United States immigration law allows for U.S. Citizens and Lawful Permanent Residents (LPRs) to petition for certain family members.
For immediate relatives of U.S. citizens (spouse, parent, or unmarried child under 21), there is no limitation on the amount of visas that can be granted every year. There is a quota for the rest of the family-based (FB) immigrant visa categories.
U.S. citizens may also petition their unmarried (FB-1) and married (FB-3) sons and daughters who are twenty-one and older, as well as their siblings (FB-4). The spouses and children of individuals petitioned in these categories can accompany or follow to join the principal beneficiary.
Lawful Permanent Residents may petition their spouses and unmarried children under 21 (FB-2A) and their unmarried children over the age of 21 (FB-2B).
Family-based petitions are assigned a priority date, which is the date the petition was received by United States Citizenship and Immigration Services (USCIS).Every month, the United States Department of State (DOS) releases the Visa Bulletin, which announces visa availability for the following month, based on the priority date of the petition. To view the current Visa Bulletin, click here: (http://travel.state.gov/visa/bulletin/bulletin_1360.html).
where there is no wait for a visa number, such as is the case with immediate relatives, the applicant can file the petition along with an application for adjustment of status if he or she is in the United States and there is no bar to admissibility to the United States or if a waiver of the bar is available. The case will then be sent to a local office for an interview. Otherwise, the individual must wait for the visa date to become current before filing an application for adjustment of status.
In cases where the beneficiary of the petition is overseas, the approved petition will be sent to the National Visa Center which will collect all the necessary documentation and the visa fees. Once the file is complete and a visa is available, the case will be sent to a consulate where the applicant for a visa will be interviewed. In cases where the wait for a visa is long, the case may stay at the National Visa Center for several years.
Marriage-based petitions are often more complicated than the other family-based immigration cases because of the requirement that the marriage not be entered into for purposes of immigration. In order for a petition to be approved, the couple must demonstrate that their intent at the time of entering into the marriage was to establish a life together. The USCIS Field or District Office will investigate the marriage to ensure that there is no fraud involved.
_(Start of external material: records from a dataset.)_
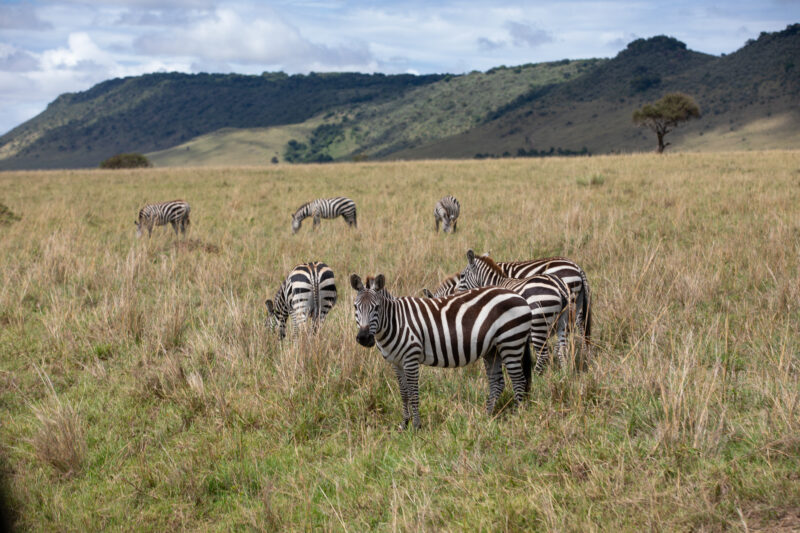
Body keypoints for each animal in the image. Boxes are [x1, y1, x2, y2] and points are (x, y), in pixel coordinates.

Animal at [351, 273, 533, 429]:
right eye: (355, 307)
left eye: (376, 308)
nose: (364, 338)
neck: (396, 321)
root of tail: (519, 296)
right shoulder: (396, 362)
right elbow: (404, 393)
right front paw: (404, 424)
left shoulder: (411, 358)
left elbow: (413, 392)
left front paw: (416, 426)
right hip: (492, 349)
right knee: (497, 383)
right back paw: (487, 417)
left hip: (511, 341)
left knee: (519, 381)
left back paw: (517, 417)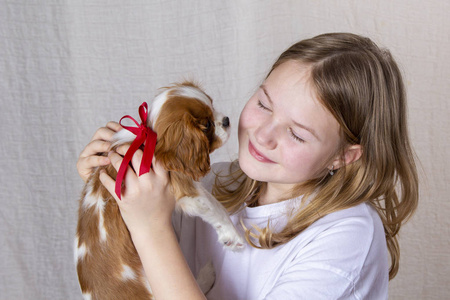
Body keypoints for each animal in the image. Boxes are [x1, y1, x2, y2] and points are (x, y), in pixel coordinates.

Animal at [78, 82, 246, 300]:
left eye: (212, 104)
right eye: (207, 125)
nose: (226, 120)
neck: (149, 139)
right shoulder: (186, 190)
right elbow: (218, 209)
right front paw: (233, 237)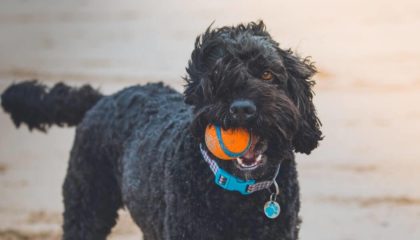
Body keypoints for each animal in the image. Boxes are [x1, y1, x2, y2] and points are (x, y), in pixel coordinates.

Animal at [1, 21, 322, 239]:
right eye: (217, 77)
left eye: (267, 74)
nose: (242, 108)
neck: (238, 191)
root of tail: (103, 98)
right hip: (87, 205)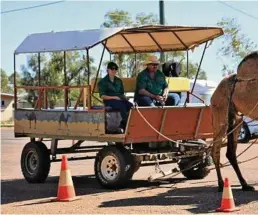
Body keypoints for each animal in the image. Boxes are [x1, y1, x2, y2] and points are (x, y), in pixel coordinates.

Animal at [210, 50, 258, 191]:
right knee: (216, 150)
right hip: (220, 117)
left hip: (237, 120)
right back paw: (221, 185)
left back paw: (244, 184)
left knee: (230, 152)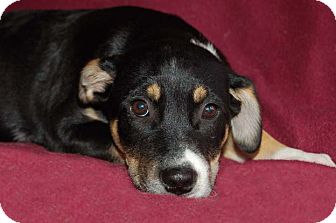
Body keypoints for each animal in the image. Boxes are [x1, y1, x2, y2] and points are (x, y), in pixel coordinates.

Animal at [0, 6, 334, 198]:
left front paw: (315, 159)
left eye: (210, 110)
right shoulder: (64, 126)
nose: (180, 182)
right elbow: (115, 143)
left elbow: (262, 143)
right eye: (139, 107)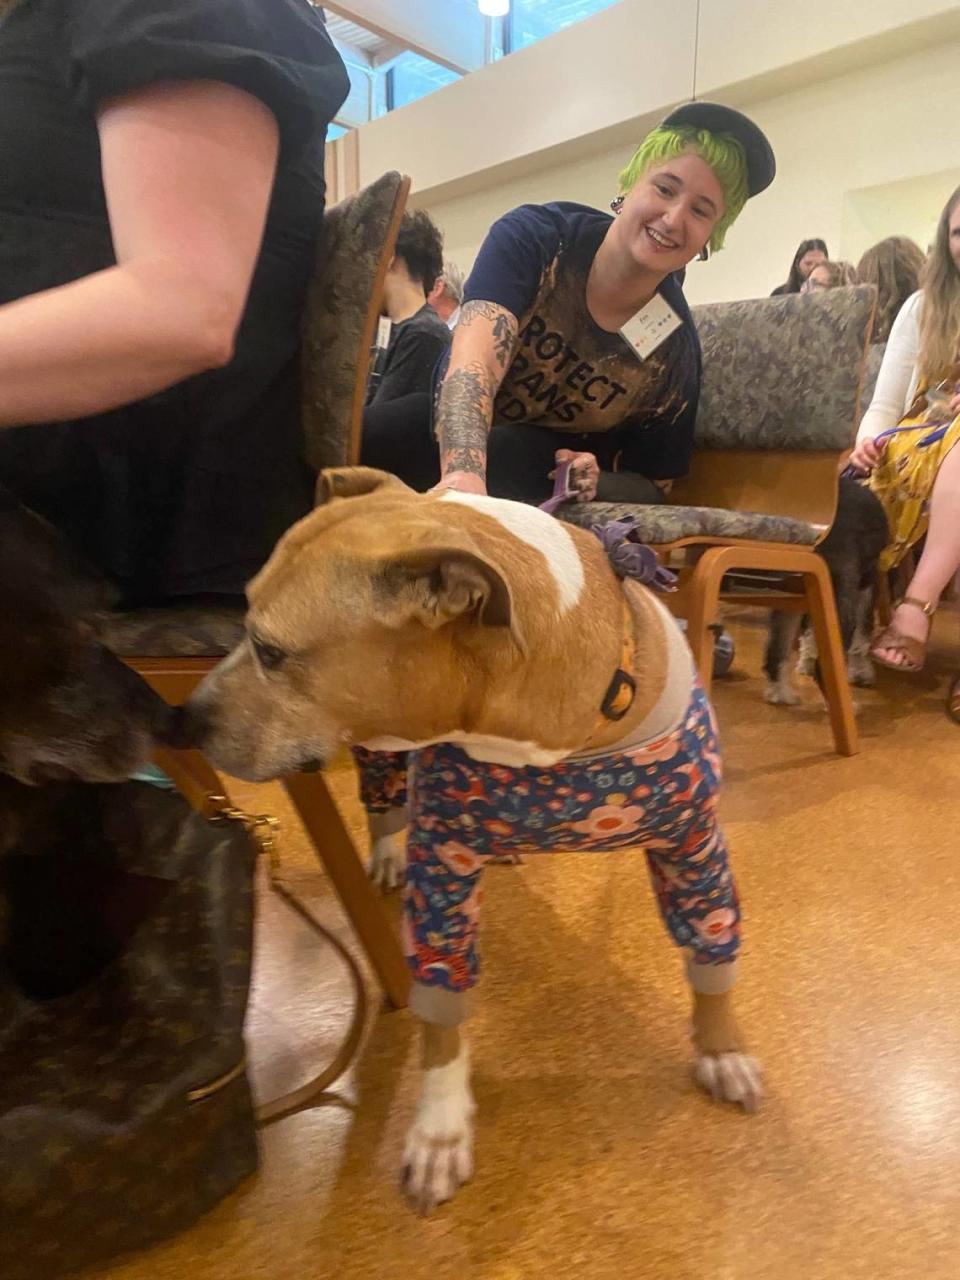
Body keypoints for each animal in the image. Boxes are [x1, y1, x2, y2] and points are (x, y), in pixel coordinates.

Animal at [192, 468, 768, 1208]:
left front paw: (721, 1048)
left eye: (270, 651)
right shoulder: (444, 863)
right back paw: (386, 849)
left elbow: (711, 947)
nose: (180, 719)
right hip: (378, 754)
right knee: (385, 800)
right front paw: (439, 1128)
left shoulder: (694, 848)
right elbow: (441, 1007)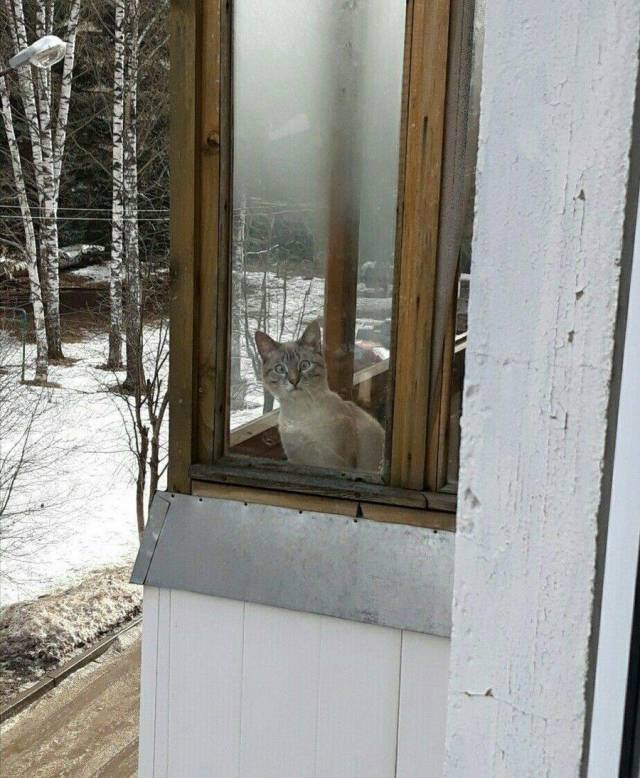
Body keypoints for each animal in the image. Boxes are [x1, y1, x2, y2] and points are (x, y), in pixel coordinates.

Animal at [254, 320, 384, 472]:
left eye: (305, 365)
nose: (294, 381)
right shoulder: (297, 461)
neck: (301, 411)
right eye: (280, 369)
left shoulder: (335, 463)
In cases where the spouse is overseas, the consulate will also question the beneficiary of a marriage-based petition about the veracity of the marriage. Scrutiny of marriage-based immigration cases is on the rise. In recent cases, the adjudicators are also inquiring into past marriages of both spouses. In cases where the petitioning spouse received his or her lawful permanent residence through a marriage-based petition, the petitioning spouse's own residence will be questioned.
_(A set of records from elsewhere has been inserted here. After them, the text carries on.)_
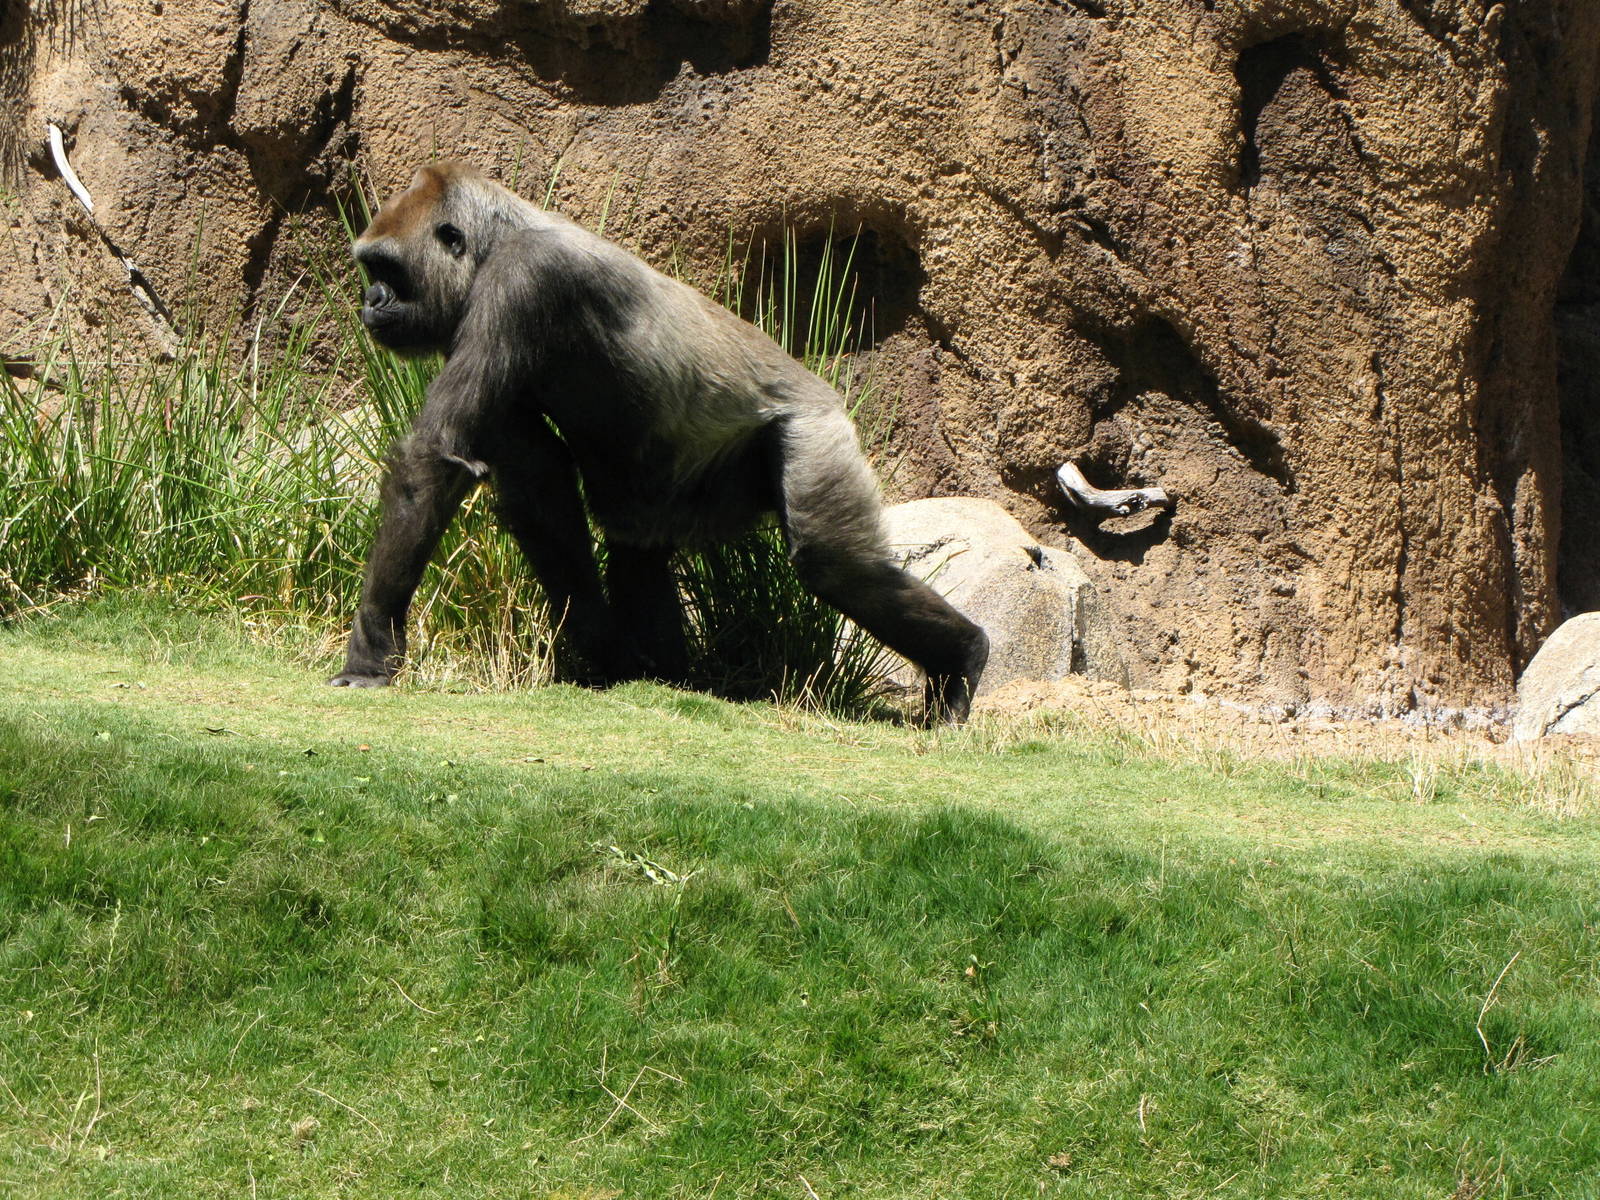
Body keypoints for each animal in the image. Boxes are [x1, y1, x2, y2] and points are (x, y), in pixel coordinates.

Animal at [328, 161, 988, 723]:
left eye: (386, 270)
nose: (370, 302)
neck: (496, 238)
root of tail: (829, 395)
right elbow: (540, 485)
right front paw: (601, 648)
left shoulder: (525, 282)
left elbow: (433, 461)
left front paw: (372, 645)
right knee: (639, 546)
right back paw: (666, 673)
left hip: (816, 427)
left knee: (836, 564)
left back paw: (962, 660)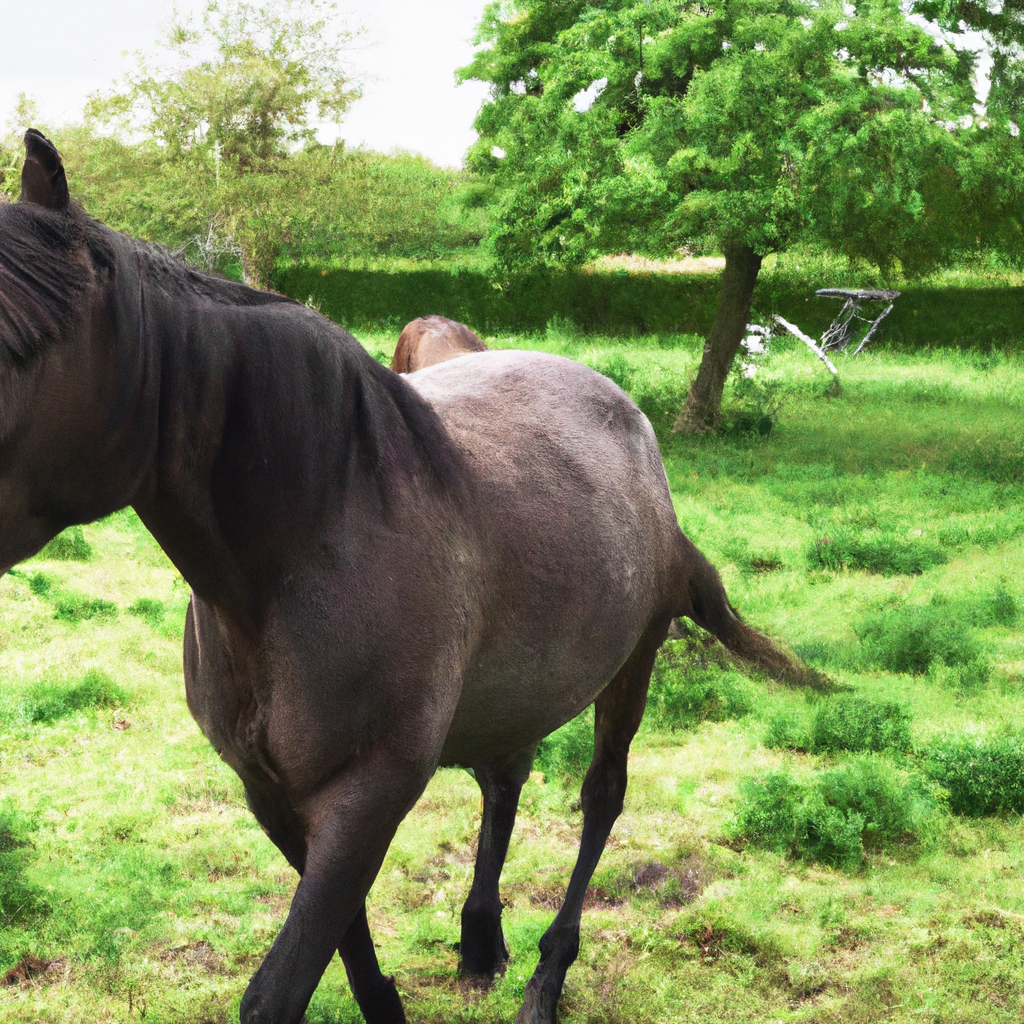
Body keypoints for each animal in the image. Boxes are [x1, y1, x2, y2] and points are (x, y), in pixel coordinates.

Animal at [0, 130, 815, 1024]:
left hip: (630, 668)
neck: (306, 549)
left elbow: (283, 985)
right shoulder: (273, 795)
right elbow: (350, 950)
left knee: (602, 798)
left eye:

The penalties for entering into a marriage for immigration purposes can be severe. If marriage fraud is found to exist, the beneficiary of the petition is barred from obtaining permanent residence as a beneficiary of any immigrant visa petition. The only exception to this bar is if a second petition by the same spouse is later approved, overcoming the finding of fraud.
Due to the severe consequences for individuals charged with marriage fraud, it is vital that a thorough examination of each case is undertaken prior to submitting a marriage-based case to USCIS. Preparation prior to the interview is essential. Even if marriage fraud is not suspected, the USCIS adjudicator will not approve a marriage-based case at the interview unless the couple can demonstrate that the case is approvable. Failure to provide proper documentation at the time of the interview can lead to lengthy and disruptive delays in adjudication of the petition and, consequently, the application for permanent residence. In cases where the spouse is overseas, preparation prior to the consular interview is similarly advisable. A knowledgeable and experienced immigration attorney who is familiar with not only the relevant laws and regulations but also the practices of the local District Office can make all the difference in the marriage-based case.
U.S. citizens can also petition for their fiancés residing abroad to join them here in the United States. The couple must demonstrate their intention to marry within ninety days of entering the United States, as well as provide other types of evidence to show that the relationship is bona fide and that the couple is free to marry. A petition is filed with USCIS and, once approved, is sent to the consulate where the fiancé is interviewed. If the interview is successful, the fiancé is granted a K-1 visa. Children of the fiancé are granted K-2 visas. These petitions may appear straightforward but both USCIS and the consulates scrutinize fiancé petitions very carefully because of the high incidence of fraud. If the case is delayed or denied because of inability to meet the burden of proof, it can result not only in wasted money and stress because of cancelled wedding plans but also could mean that a couple is unable to start their married life together in the United States as planned. For these reasons, it is prudent to consult with a knowledgeable immigration attorney when planning to bring a fiancé to the United States on a K-1 visa..
U.S. immigration law considers adopted children to be children for purposes of immigration benefits, so long as the adoption meets the legal requirements set out by law. There are three ways to immigrate an adopted child. The requirements and processes for bringing adopted children to the United States are extremely complex and often challenging. Numerous agencies are often involved. It is highly recommended that anyone intending to adopt an overseas child to consult with an attorney knowledgeable and experienced in this area of immigration law before starting the process.